Parts of the exercise ▸
- 1) From the excerpt of the terms, list every kind of intellectual property the paragraph beginning "Except for any disputes" names as an example.
- 2) Reproduce the part of the excerpt of the terms starting at "Dispute Resolution and" and ending at "RELIEF FROM US.", substituting "CLOSELY" for "CAREFULLY".
- 3) Rewrite the paragraph of the excerpt of the terms that begins "The state and federal courts located" as a short list that keeps its main facts.

** Excerpt to read follows **

Surviving Provisions:The sections titled “Free Services,” “Fees and Payment,” “Proprietary Rights and Licenses,” “Confidentiality,” “Disclaimers,” “Mutual Indemnification,” “Limitation of Liability,” “Refund or Payment upon Termination,” “Removal of Content and Non-EdCast Applications,” “Surviving Provisions” and “General Provisions” will survive any termination or expiration of this Agreement, and the section titled “Protection of Customer Data” will survive any termination or expiration of this Agreement for so long as EdCast retains possession of Customer Data
Venue; Waiver of Jury Trial; Fees
The state and federal courts located in Santa Clara County, California will have exclusive jurisdiction to adjudicate any dispute arising out of or relating to these User Terms, including the Acceptable Use Policy, or their formation as a contract between us or their enforcement. Each party hereby consents and submits to the exclusive jurisdiction of such courts. Each party also hereby waives any right to jury trial in connection with any action or litigation in any way arising out of or related to the User Terms.In any action or proceeding to enforce rights under the User Terms, the prevailing party will be entitled to recover its reasonable costs and attorney’s fees.
Dispute Resolution and Arbitration.
PLEASE READ THE FOLLOWING SECTION CAREFULLY BECAUSE IT REQUIRES YOU TO ARBITRATE CERTAIN DISPUTES AND CLAIMS WITH EDCAST AND LIMITS THE MANNER IN WHICH YOU CAN SEEK RELIEF FROM US.
Binding and Mandatory Arbitration
Except for any disputes, claims, suits, actions, causes of action, demands or proceedings (collectively, “Disputes”) in which either party seeks to bring an individual action in small claims court or seeks injunctive or other equitable relief for the alleged unlawful use of intellectual property, including, without limitation, copyrights, trademarks, trade names, logos, trade secrets or patents, you and EdCast agree (a) to waive your and EdCast’s respective rights to have any and all Disputes arising from or related to these User Terms of Service, use of our Services and Instance, resolved in a court, and (b) to waive your and EdCast’s respective rights to a jury trial. Instead, you and EdCast agree to arbitrate Disputes through binding arbitration (which is the referral of a Dispute to one or more persons charged with reviewing the Dispute and making a final and binding determination to resolve it instead of having the Dispute decided by a judge or jury in court). You and EdCast agree that (a) any arbitration will occur in the State of California, (b) arbitration will be conducted confidentially by a single arbitrator in accordance with the Commercial Arbitration Rules and the Supplementary Procedures for Consumer Related Disputes (the “AAA Rules”) then in effect, except as modified by this “Dispute Resolution” section, and (c) that the state or federal courts of the State of California, have exclusive jurisdiction over any appeals and the enforcement of an arbitration award.

** End of Excerpt to read **
** Data shown follows **

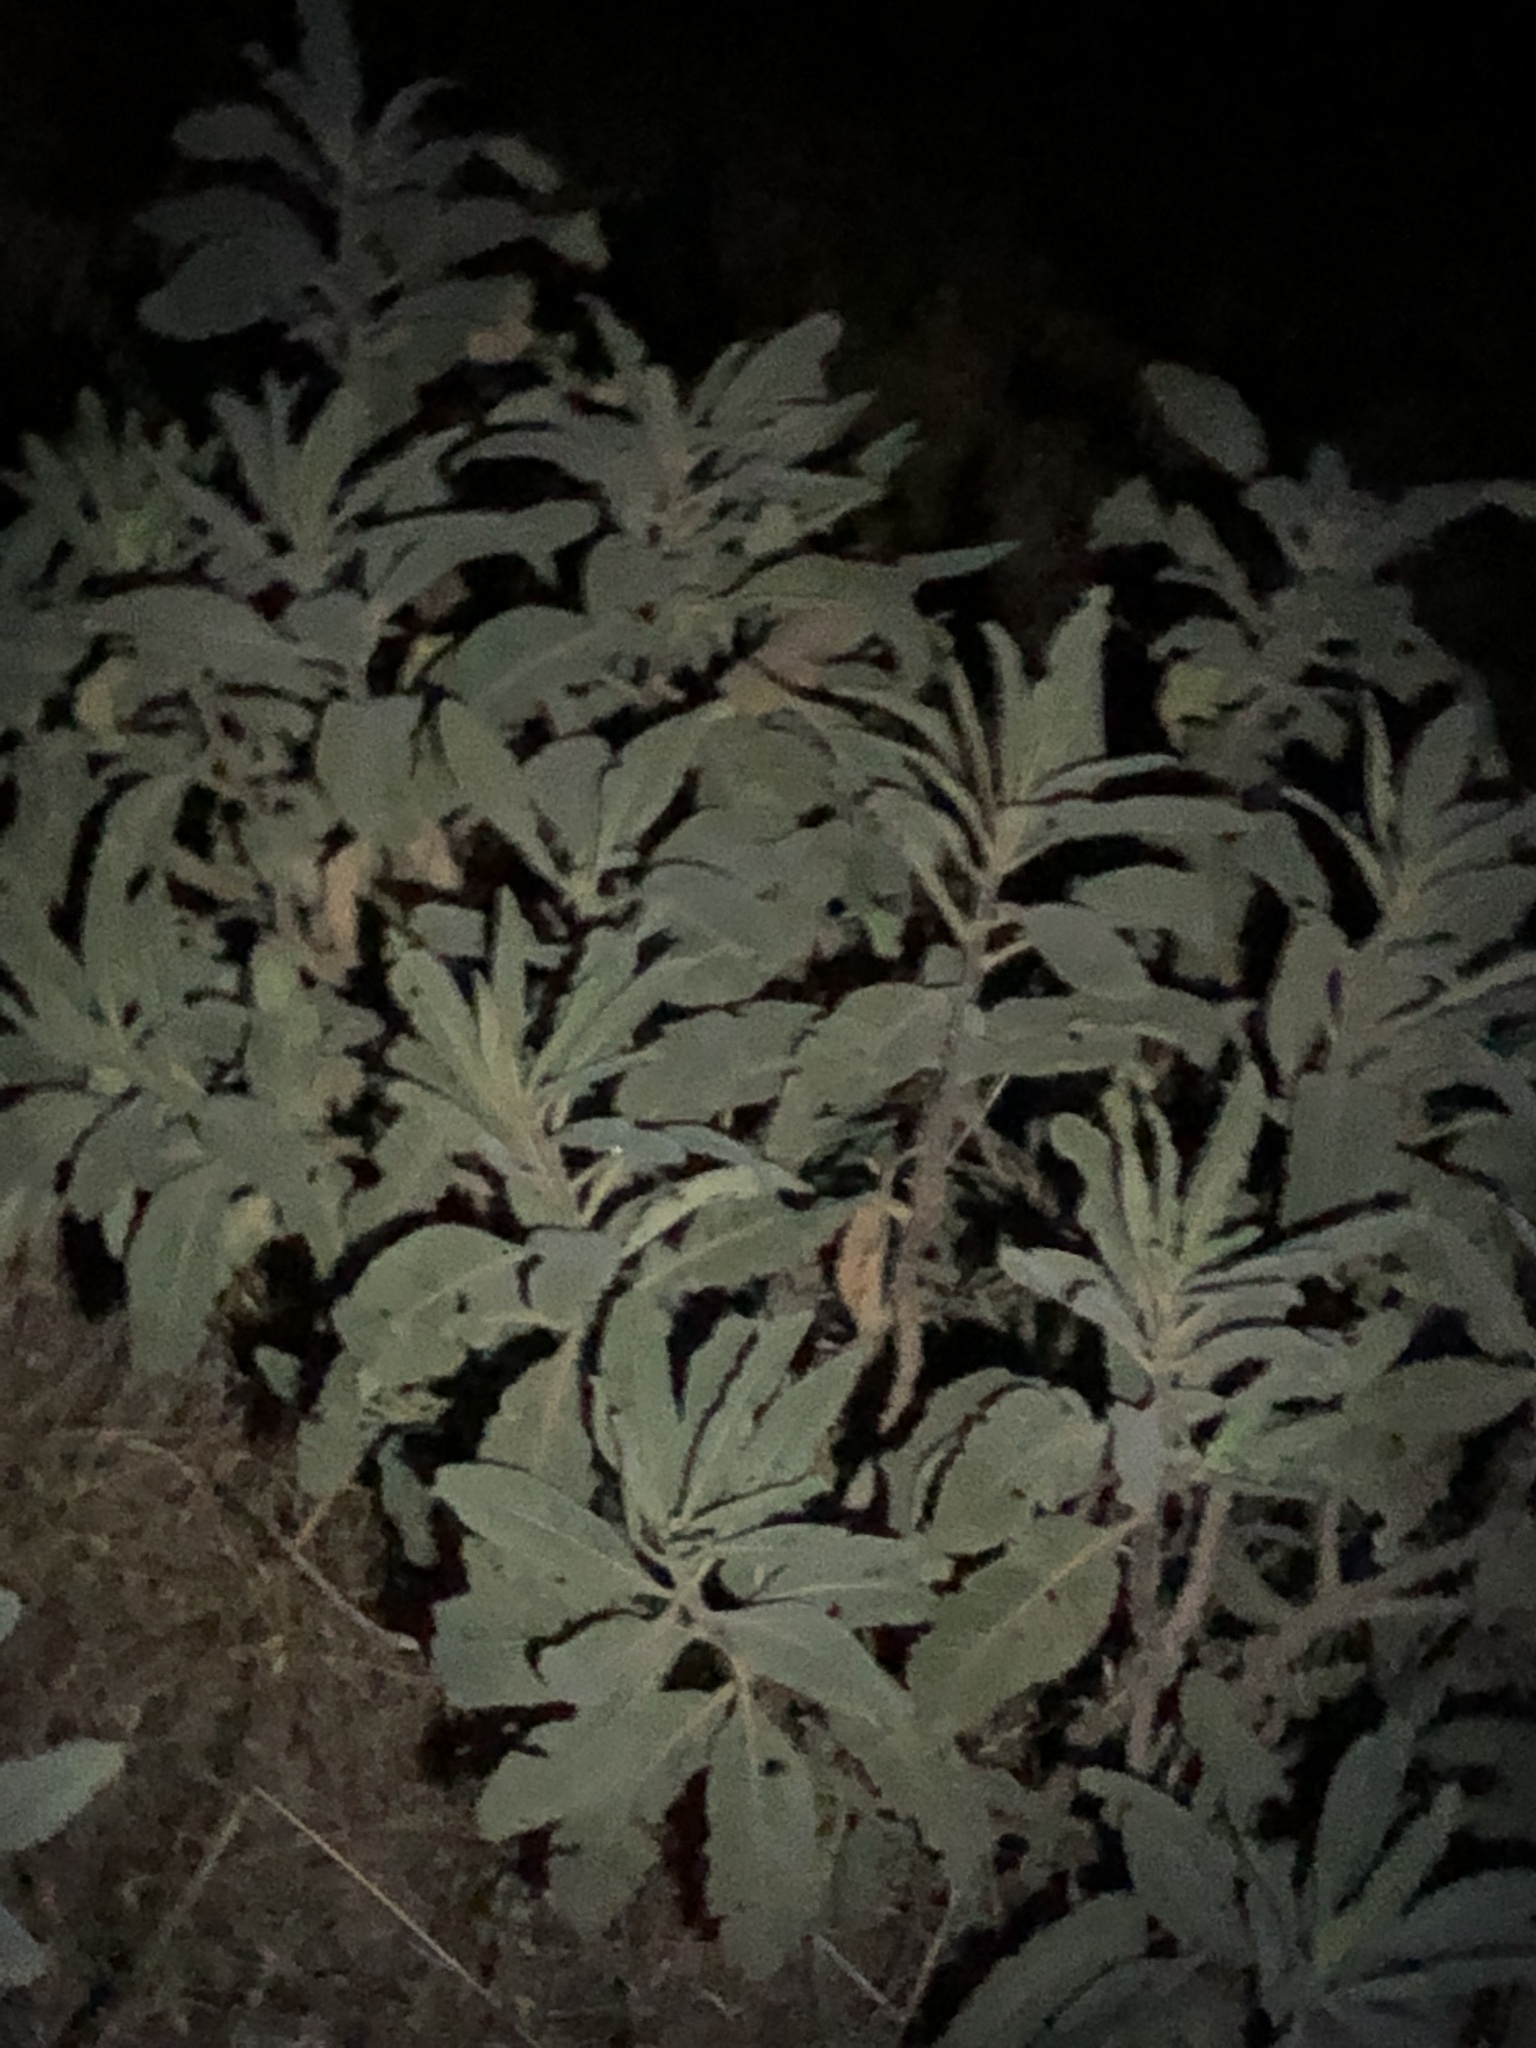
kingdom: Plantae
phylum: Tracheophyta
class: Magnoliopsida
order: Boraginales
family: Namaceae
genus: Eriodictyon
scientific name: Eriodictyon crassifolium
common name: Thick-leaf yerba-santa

** End of Data shown **

Answer list ▸
- 1) copyrights, trademarks, trade names, logos, trade secrets, patents

- 2)
Dispute Resolution and Arbitration.
PLEASE READ THE FOLLOWING SECTION CLOSELY BECAUSE IT REQUIRES YOU TO ARBITRATE CERTAIN DISPUTES AND CLAIMS WITH EDCAST AND LIMITS THE MANNER IN WHICH YOU CAN SEEK RELIEF FROM US.

- 3)
- The state and federal courts in Santa Clara County, California, have exclusive jurisdiction over any dispute about the User Terms, including the Acceptable Use Policy, their formation as a contract, or their enforcement.
- Each party consents and submits to the exclusive jurisdiction of those courts.
- Each party waives any right to a jury trial in any action arising out of or related to the User Terms.
- In an action to enforce rights under the User Terms, the prevailing party may recover its reasonable costs and attorney's fees.